All in all, Hofer spent four years developing and refining the SXM-SHELL application, although the bulk of the work was completed in the first two months. Currently, 30 people use the SXM-SHELL at the University of Basel, and there are other installations at research centers in Europe and the United States, primarily in Switzerland, Hungary, Sweden and California.

In Hofer's department, microscopy images are captured by a PC-based data-acquisition system connected directly to the electronic boards of the Nanoscope^® and Omicron^® microscopes. The image data is then transferred to a Silicon Graphics^® workstation where the SXM-SHELL application is running. Users can access SXM-SHELL functions from any workstation that has a run-time copy of PV-WAVE installed and can access the application from any X-terminal on the departmental network.

"Data are input into PV-WAVE primarily in the form of 2D images. Different microscopes write out different image formats, but the majority are bit-mapped, 2D pictures with header information about the gauging, acquisition time and so forth," says Hofer. Once processed by PV-WAVE, the images can be exported in either PostScript^TM or TIFF format or stored in the SXM-SHELL native format on a DEC^®station server running Open VMS^®, which hosts two optical disk drives. "The learning curve for typical users entering SXM-SHELL through the menu system is about an hour," says Hofer. "Some researchers use SXM-SHELL to study crystalline surfaces in an ultrahigh-vacuum environment."

Others study the magnetic properties of surfaces with a magnetic force microscope. Still others study friction on the surface of thin films with a friction force microscope or biological data such as viruses. Regardless of the type of research, users can interactively manipulate and analyze the microscopy data, using built-in GUI functions to help them identify important features and trends. PV-WAVE also simplifies the housekeeping of all the gauging parameters needed to scale microscopic images.

"The nice thing about PV-WAVE is that you can go as deep into it as you want," Hofer explains. "Some researchers use the PV-WAVE development environment to create their own custom visual data analysis routines, which can either be stored in their personal home directories or added to the menu for other users to access. Other researchers rely on just the menu functions or perform ad-hoc data analysis from the command line," he adds.
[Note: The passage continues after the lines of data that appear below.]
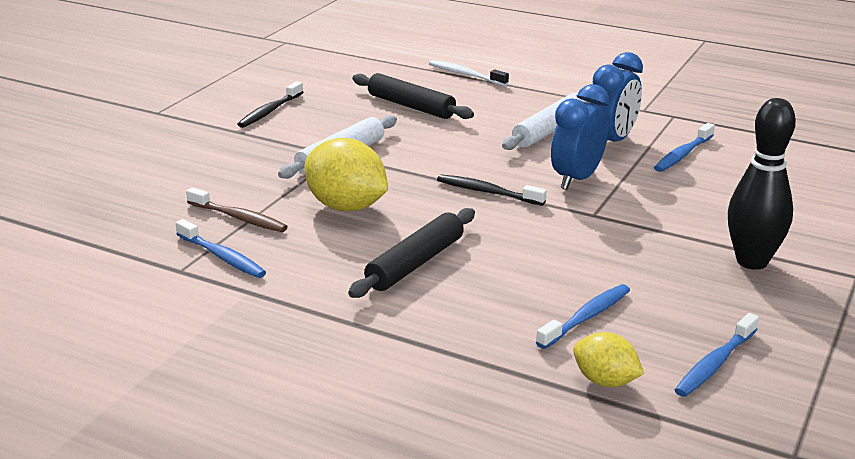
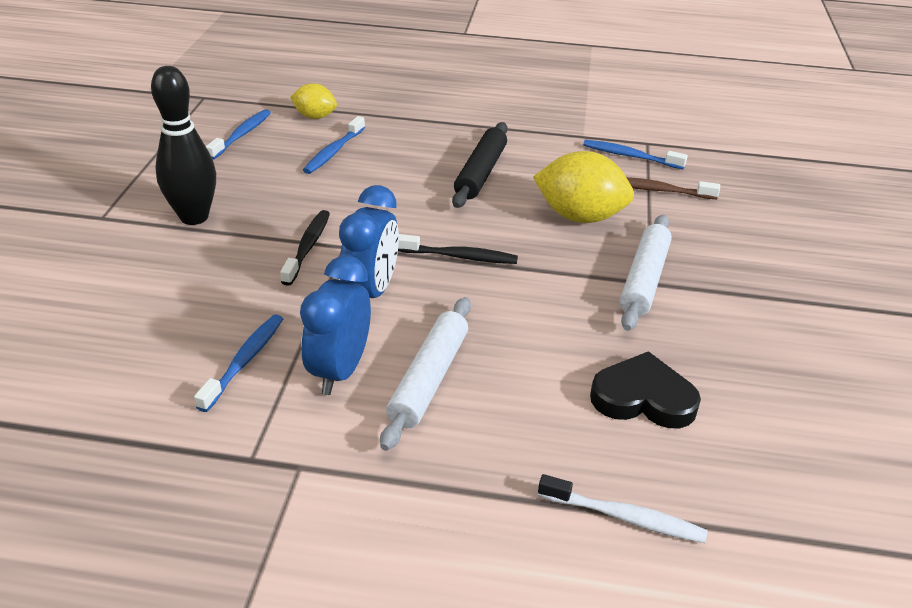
camera: 160 degrees right, 10 degrees up
(270, 111) = (806, 345): black toothbrush -> black toothbrush (308, 247)
(411, 106) = (643, 398): black rolling pin -> black heart

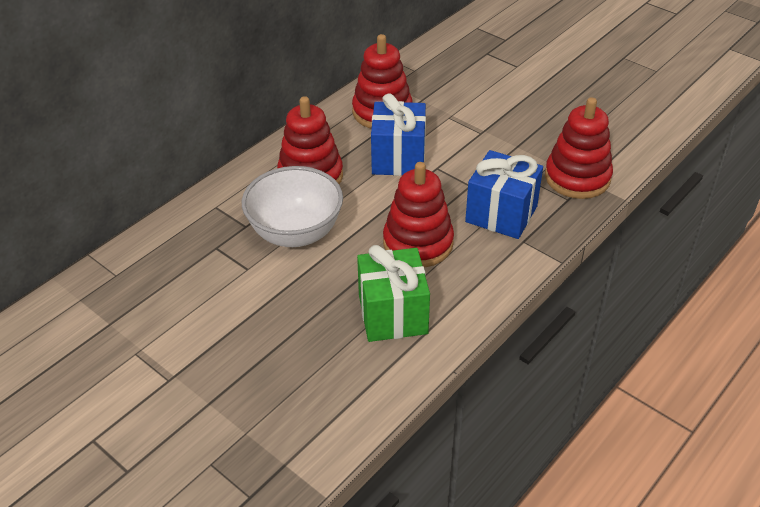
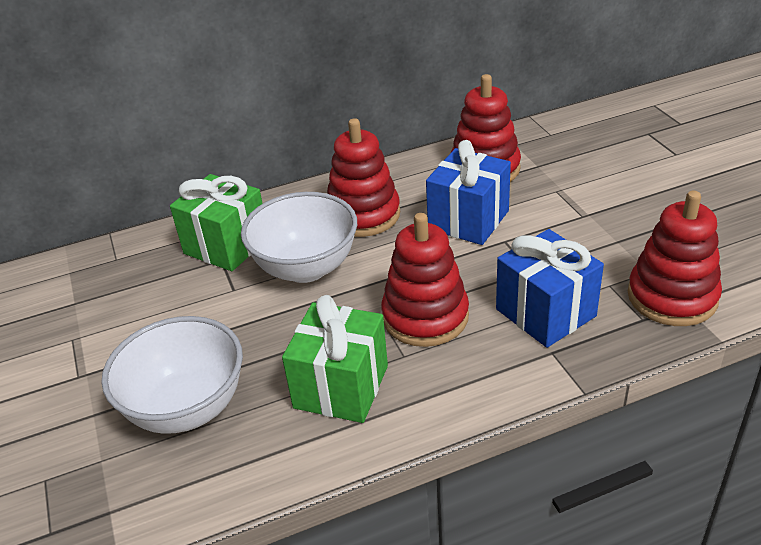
camera: 30 degrees right, 5 degrees down
(211, 234) = (226, 245): none -> green gift
(284, 370) = (187, 408): none -> white bowl

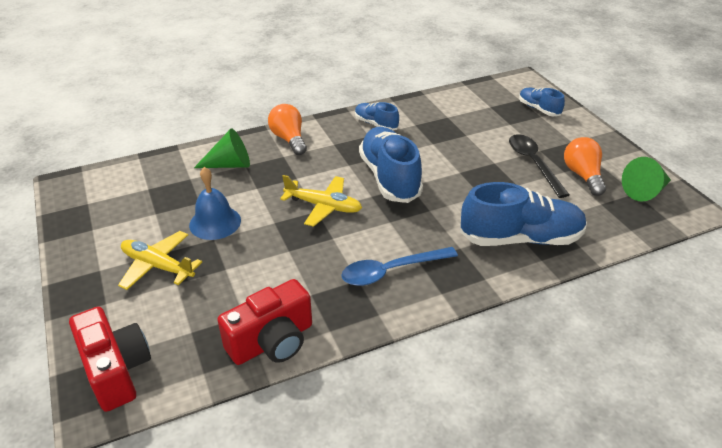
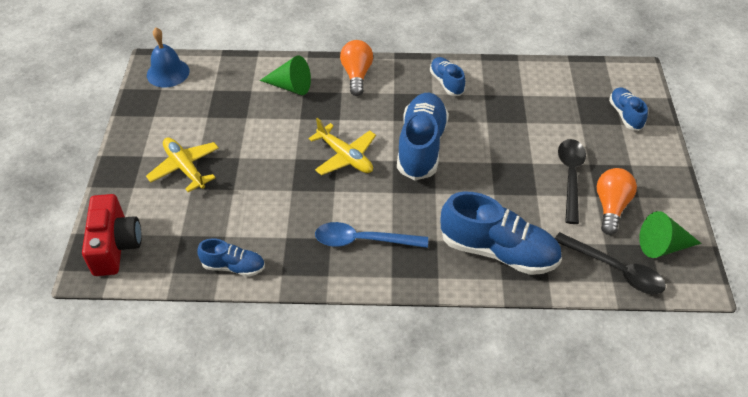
camera: 25 degrees right, 10 degrees up
(215, 222) = (248, 142): blue bell -> blue bell (168, 73)
(272, 341) = (234, 266): red camera -> blue shoe
(625, 220) = (615, 270): none -> black spoon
"In that sense, it is a very flexible tool," Hofer continues. "PV-WAVE has allowed us to establish an easy entry point for casual users, but you can also get very sophisticated if you choose to learn the PV-WAVE 4GL to write your own procedures."

"Although SXM-SHELL has been designed to study scanning probe microscopy images," Hofer says, "in principle it could be applied to other types of microscopy as well. What we have created is a flexible front-end for all types of image processing," he says. "Any picture or image you can get into PV-WAVE can be used, and many of our existing functions can be easily modified to apply to new domains. You simply have to write a different procedure to read in the data or read in TIFF images directly. This has already been done for LEED images." Because SXM-SHELL is owned by the university, it will continue to change and evolve long after Hofer and his colleagues are gone. For end-users and developers alike, PV-WAVE will remain at the heart of a powerful system for probe microscopy study.

"We were able to develop a useful data-visualization environment very quickly," Hofer concludes. "Since then, it has grown to include many specialized visualization functions, totaling about 30,000 lines of code. I am not aware of any other product that could have done the job as well!"